In January 1948, Sam Raddon, the Park Record’s editor and publisher for almost 64 years, died at age 89. His son LaPage “Lee” Raddon assumed the reins of the paper.
However, just eight years later, in January 1956, LaPage died of a heart attack at age 54, leaving the paper in the hands of his widow, Maie Raddon, Lynx, and one other employee.
“Joe Street and I ran the paper from the time Lee died until April [1956], when Mrs. Raddon decided to sell it,” Lynx said. “We didn’t have any experience outside of mechanical work. But people used to write stuff down or telephone it in.”

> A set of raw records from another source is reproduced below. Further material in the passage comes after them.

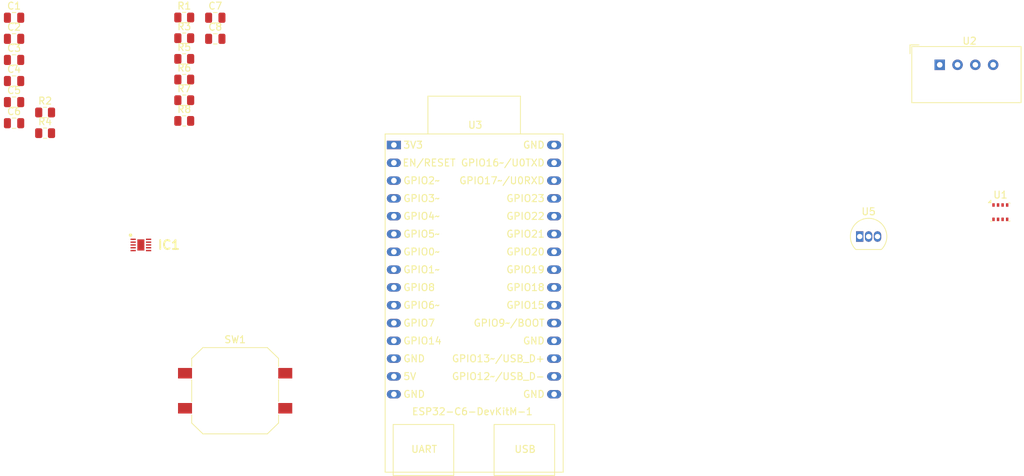
<source format=kicad_pcb>
(kicad_pcb
	(version 20240108)
	(generator "pcbnew")
	(generator_version "8.0")
	(general
		(thickness 1.6)
		(legacy_teardrops no)
	)
	(paper "A4")
	(layers
		(0 "F.Cu" signal)
		(31 "B.Cu" signal)
		(32 "B.Adhes" user "B.Adhesive")
		(33 "F.Adhes" user "F.Adhesive")
		(34 "B.Paste" user)
		(35 "F.Paste" user)
		(36 "B.SilkS" user "B.Silkscreen")
		(37 "F.SilkS" user "F.Silkscreen")
		(38 "B.Mask" user)
		(39 "F.Mask" user)
		(40 "Dwgs.User" user "User.Drawings")
		(41 "Cmts.User" user "User.Comments")
		(42 "Eco1.User" user "User.Eco1")
		(43 "Eco2.User" user "User.Eco2")
		(44 "Edge.Cuts" user)
		(45 "Margin" user)
		(46 "B.CrtYd" user "B.Courtyard")
		(47 "F.CrtYd" user "F.Courtyard")
		(48 "B.Fab" user)
		(49 "F.Fab" user)
		(50 "User.1" user)
		(51 "User.2" user)
		(52 "User.3" user)
		(53 "User.4" user)
		(54 "User.5" user)
		(55 "User.6" user)
		(56 "User.7" user)
		(57 "User.8" user)
		(58 "User.9" user)
	)
	(setup
		(pad_to_mask_clearance 0)
		(allow_soldermask_bridges_in_footprints no)
		(pcbplotparams
			(layerselection 0x00010fc_ffffffff)
			(plot_on_all_layers_selection 0x0000000_00000000)
			(disableapertmacros no)
			(usegerberextensions no)
			(usegerberattributes yes)
			(usegerberadvancedattributes yes)
			(creategerberjobfile yes)
			(dashed_line_dash_ratio 12.000000)
			(dashed_line_gap_ratio 3.000000)
			(svgprecision 4)
			(plotframeref no)
			(viasonmask no)
			(mode 1)
			(useauxorigin no)
			(hpglpennumber 1)
			(hpglpenspeed 20)
			(hpglpendiameter 15.000000)
			(pdf_front_fp_property_popups yes)
			(pdf_back_fp_property_popups yes)
			(dxfpolygonmode yes)
			(dxfimperialunits yes)
			(dxfusepcbnewfont yes)
			(psnegative no)
			(psa4output no)
			(plotreference yes)
			(plotvalue yes)
			(plotfptext yes)
			(plotinvisibletext no)
			(sketchpadsonfab no)
			(subtractmaskfromsilk no)
			(outputformat 1)
			(mirror no)
			(drillshape 1)
			(scaleselection 1)
			(outputdirectory "")
		)
	)
	(net 0 "")
	(net 1 "SPI_SDI")
	(net 2 "GND")
	(net 3 "SPI_SCK")
	(net 4 "unconnected-(U1-SDO-Pad5)")
	(net 5 "+3.3V")
	(net 6 "SPI_CS")
	(net 7 "TSENS2")
	(net 8 "unconnected-(U3-GPIO21-Pad25)")
	(net 9 "PS_STAT1")
	(net 10 "unconnected-(U3-GPIO17{slash}U0RXD-Pad28)")
	(net 11 "+5V")
	(net 12 "unconnected-(U3-GPIO7-Pad11)")
	(net 13 "PV_VSENSE")
	(net 14 "unconnected-(U3-GND-Pad30)")
	(net 15 "unconnected-(U3-GPIO5{slash}MTDI-Pad6)")
	(net 16 "unconnected-(U3-GND-Pad19)")
	(net 17 "PS_CE")
	(net 18 "unconnected-(U3-GPIO20-Pad24)")
	(net 19 "TSENS1")
	(net 20 "unconnected-(U3-GPIO18-Pad22)")
	(net 21 "unconnected-(U3-GPIO19-Pad23)")
	(net 22 "unconnected-(U3-GPIO13{slash}USB_D+-Pad18)")
	(net 23 "unconnected-(U3-GPIO16{slash}U0TXD-Pad29)")
	(net 24 "unconnected-(U3-GPIO9{slash}BOOT-Pad20)")
	(net 25 "PS_STAT2")
	(net 26 "unconnected-(U3-EN{slash}RESET-Pad2)")
	(net 27 "unconnected-(U3-GPIO12{slash}USB_D--Pad17)")
	(net 28 "unconnected-(U3-GPIO6-Pad10)")
	(net 29 "BAT_VSENSE")
	(net 30 "unconnected-(U3-GPIO8{slash}BOOT-Pad9)")
	(net 31 "unconnected-(U3-GPIO14-Pad12)")
	(net 32 "unconnected-(U3-3V3-Pad1)")
	(net 33 "unconnected-(U3-GND-Pad13)")
	(net 34 "unconnected-(U3-GPIO15{slash}JTAG-Pad21)")
	(net 35 "PV+")
	(net 36 "BAT+")
	(net 37 "Net-(IC1-ILIM{slash}VSET)")
	(net 38 "Net-(IC1-ISET)")
	(net 39 "Net-(IC1-TS{slash}MR)")
	(net 40 "unconnected-(IC1-EP-Pad11)")
	(footprint "Resistor_SMD:R_0805_2012Metric" (layer "F.Cu") (at 88.0875 48.55))
	(footprint "Resistor_SMD:R_0805_2012Metric" (layer "F.Cu") (at 88.0875 42.65))
	(footprint "Capacitor_SMD:C_0805_2012Metric" (layer "F.Cu") (at 63.8075 36.78))
	(footprint "Capacitor_SMD:C_0805_2012Metric" (layer "F.Cu") (at 92.5175 36.78))
	(footprint "Capacitor_SMD:C_0805_2012Metric" (layer "F.Cu") (at 63.8075 45.81))
	(footprint "lib:SON40P220X200X80-11N" (layer "F.Cu") (at 81.9 69.2))
	(footprint "Resistor_SMD:R_0805_2012Metric" (layer "F.Cu") (at 68.2375 53.25))
	(footprint "Button_Switch_SMD:SW_Push_1P1T_NO_CK_PTS125Sx43PSMTR" (layer "F.Cu") (at 95.35 90))
	(footprint "Capacitor_SMD:C_0805_2012Metric" (layer "F.Cu") (at 63.8075 51.83))
	(footprint "Capacitor_SMD:C_0805_2012Metric" (layer "F.Cu") (at 92.5175 39.79))
	(footprint "Package_LGA:Bosch_LGA-8_2.5x2.5mm_P0.65mm_ClockwisePinNumbering" (layer "F.Cu") (at 204.525 64.525))
	(footprint "Resistor_SMD:R_0805_2012Metric" (layer "F.Cu") (at 88.0875 51.5))
	(footprint "Resistor_SMD:R_0805_2012Metric" (layer "F.Cu") (at 88.0875 39.7))
	(footprint "Capacitor_SMD:C_0805_2012Metric" (layer "F.Cu") (at 63.8075 48.82))
	(footprint "PCM_Espressif:ESP32-C6-DevKitM-1" (layer "F.Cu") (at 118 54.94))
	(footprint "Package_TO_SOT_THT:TO-92_Inline" (layer "F.Cu") (at 184.46 68))
	(footprint "Resistor_SMD:R_0805_2012Metric" (layer "F.Cu") (at 88.0875 36.75))
	(footprint "Resistor_SMD:R_0805_2012Metric" (layer "F.Cu") (at 68.2375 50.3))
	(footprint "Resistor_SMD:R_0805_2012Metric" (layer "F.Cu") (at 88.0875 45.6))
	(footprint "Capacitor_SMD:C_0805_2012Metric" (layer "F.Cu") (at 63.8075 42.8))
	(footprint "Capacitor_SMD:C_0805_2012Metric" (layer "F.Cu") (at 63.8075 39.79))
	(footprint "Sensor:ASAIR_AM2302_P2.54mm_Vertical" (layer "F.Cu") (at 195.88 43.5))
)

</source>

The new owners of the Park Record were Louise and H.C. “Mac” McConaughy, who already produced two other area weekly papers out of a printshop in Morgan.
“They come up one Sunday with a big truck to move the Linotype out to Morgan,” Lynx said.
“[Mac] McConaughy was short of help so he said, ‘You want a job?’ And I said, ‘Sure.’ So I went to Morgan Monday morning with the same old Linotype and I worked in Morgan for [another] 20 years.” Lynx moved his family to Morgan but kept his Park City house, which still stands today at 602 Park Avenue.
In Morgan, Lynx was the McConaughys’ strongest link with Park City. “I could … listen for hours [to] the stories he tells of his still much-loved hometown [of] Park City,” Louise McConaughy wrote in 1966.
In March 1967 Lynx’s duties changed when the McConaughys bought a rudimentary computerized system to set columns of type for their newspapers. The Linotype was relegated to specialty print jobs.
Then, in September 1976, the McConaughys, struggling financially, sold their three newspapers to Richard and Susan Buys, the owners of the Wasatch Wave, and production was moved to Heber City. The old Linotype was scrapped and Lynx was out of a job for the first time since 1917. He lived another year in Morgan, then moved to Salt Lake City, where he died in 1988.
A lot of water has gone down Poison Creek since 1976, and the Park Record has changed hands several times. But Lynx’s 59 years of service to the paper remains second only to the legendary Sam Raddon.